オープンソースDB「MySQL」の生みの親がサンを退社
昨年11月にはMySQL 5.1の一般公開を厳しく批判、ただし「円満退社」オープンソース・データベース「MySQL」の生みの親であるマイケル・“モンティ”・ウィデニウス(Michael ”Monty” Widenius)氏が、2月5日、米国Sun Microsystemsを退社したことを自身のブログへで明らかにした。同氏は新会社、Monty Programを立ち上げようとしている。
Sunが2008年1月にMySQLを10億ドルで買収して以来、ウィデニウス氏と同社の関係はずっとぎくしゃくしてきた。同氏は昨年11月のブログ投稿においてSunがMySQL 5.1の一般公開を決定したことを厳しく批判、このリリースは重大なバグだらけだと指摘して、大きな波紋を呼んだ。
翌12月、IDG News Serviceの取材に応じたSunのデータベース部門上級副社長、マーテン・ミコス(Marten Mickos)氏は、ウィデニウス氏の批判を受け流し、Sunのようにオープンソース指向の会社では「社員はブログで言いたいことを自由に言える」と述べている。
ウィデニウス氏は今回のブログ投稿で、退社までの数カ月間の経緯と、同氏の今後の計画を明らかにした。
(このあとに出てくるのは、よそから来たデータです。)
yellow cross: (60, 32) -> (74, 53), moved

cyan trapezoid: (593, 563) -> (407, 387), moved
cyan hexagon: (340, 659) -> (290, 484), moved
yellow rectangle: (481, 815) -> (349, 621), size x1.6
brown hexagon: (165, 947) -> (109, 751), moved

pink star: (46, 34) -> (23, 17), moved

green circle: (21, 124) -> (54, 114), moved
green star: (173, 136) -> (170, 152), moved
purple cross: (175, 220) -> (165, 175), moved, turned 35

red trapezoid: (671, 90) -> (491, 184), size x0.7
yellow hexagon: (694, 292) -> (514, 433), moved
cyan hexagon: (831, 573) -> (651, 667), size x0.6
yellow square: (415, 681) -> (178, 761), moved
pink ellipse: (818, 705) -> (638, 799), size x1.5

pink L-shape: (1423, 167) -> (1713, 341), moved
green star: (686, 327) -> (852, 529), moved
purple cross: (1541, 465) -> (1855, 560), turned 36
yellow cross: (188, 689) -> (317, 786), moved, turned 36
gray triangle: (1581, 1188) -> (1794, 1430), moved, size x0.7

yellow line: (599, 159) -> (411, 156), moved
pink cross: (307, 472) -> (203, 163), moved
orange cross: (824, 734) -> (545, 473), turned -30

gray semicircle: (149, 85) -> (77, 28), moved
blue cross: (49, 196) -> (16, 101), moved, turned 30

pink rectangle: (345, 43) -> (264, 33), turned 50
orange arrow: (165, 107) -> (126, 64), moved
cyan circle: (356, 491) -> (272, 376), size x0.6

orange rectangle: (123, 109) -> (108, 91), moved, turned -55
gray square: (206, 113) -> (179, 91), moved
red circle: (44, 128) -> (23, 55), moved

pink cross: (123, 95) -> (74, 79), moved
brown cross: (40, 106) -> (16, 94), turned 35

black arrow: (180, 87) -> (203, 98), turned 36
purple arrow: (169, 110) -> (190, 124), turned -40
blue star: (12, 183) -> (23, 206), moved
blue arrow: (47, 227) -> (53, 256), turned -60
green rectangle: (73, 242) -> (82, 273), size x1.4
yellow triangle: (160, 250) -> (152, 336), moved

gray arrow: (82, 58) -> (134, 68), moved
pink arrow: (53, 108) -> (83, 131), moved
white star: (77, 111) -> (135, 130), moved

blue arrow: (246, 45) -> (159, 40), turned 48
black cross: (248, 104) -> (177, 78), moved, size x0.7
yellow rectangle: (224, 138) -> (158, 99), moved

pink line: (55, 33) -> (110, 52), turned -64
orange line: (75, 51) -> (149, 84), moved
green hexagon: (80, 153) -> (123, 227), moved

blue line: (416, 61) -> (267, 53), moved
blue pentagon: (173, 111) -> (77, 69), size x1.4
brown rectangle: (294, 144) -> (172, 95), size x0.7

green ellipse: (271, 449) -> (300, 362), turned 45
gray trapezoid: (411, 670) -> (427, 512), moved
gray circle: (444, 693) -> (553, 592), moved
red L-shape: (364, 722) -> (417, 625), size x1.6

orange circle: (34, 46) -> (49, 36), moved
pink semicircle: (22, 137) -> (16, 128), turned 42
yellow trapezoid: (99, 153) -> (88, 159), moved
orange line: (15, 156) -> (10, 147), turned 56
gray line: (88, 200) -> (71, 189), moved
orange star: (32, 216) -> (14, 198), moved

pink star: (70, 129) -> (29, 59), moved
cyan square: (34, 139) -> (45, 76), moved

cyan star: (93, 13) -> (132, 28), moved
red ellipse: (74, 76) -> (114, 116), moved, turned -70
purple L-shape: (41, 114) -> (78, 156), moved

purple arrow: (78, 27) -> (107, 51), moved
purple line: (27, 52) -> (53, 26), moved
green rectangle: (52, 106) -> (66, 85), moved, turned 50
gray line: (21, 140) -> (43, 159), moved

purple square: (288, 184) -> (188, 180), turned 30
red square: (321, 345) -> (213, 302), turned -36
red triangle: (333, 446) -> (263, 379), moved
それによれば、同氏がSunを退社するとのうわさが昨年8月から9月ごろにかけて流れた。実際、同氏はSunの経営陣に「今すぐに」退社すると伝えていたという。「MySQL 5.1の完成度は十分ではなく、一般公開前に問題点を修正する必要があると強く感じていた」ためだ。
だが、最終的にウィデニウス氏は、「MySQLの開発上の問題をSunが解決するのを手助けするために、そしてSunがわたしに最適な社内的役割を与えるチャンスを作るために」同社に3カ月間とどまることに同意した。
結局、ウィデニウス氏はその同意よりもさらに数カ月間長く勤務することになったが、「開発とコミュニティに関する問題を解決するため、わたしはMySQLデータベース部門の改革を望んでいたが、結局それは十分なスピードでは進まなかった」と述べている。ウィデニウス氏は、「サーバ開発プロセスが、外部開発者の参加を促進するような真にオープンな環境となること」を特に望んでいたという。
ただし、ブログ投稿の中でウィデニウス氏は、Sunを円満に退社したことを付記している。「私は今も、SunはMySQLの最高の買収者だったと考えている。会社統合後にうまくいかない部分があったことを残念に思っている」(同氏)。
また、ウィデニウス氏が新たに起業するMonty Programでは、同氏らが開発したデータベース用ストレージ・エンジン「Maria」の開発プロジェクトに取り組むという。
なお、本稿執筆時点でSunの広報担当者やウィデニウス氏からのコメントは得られていない。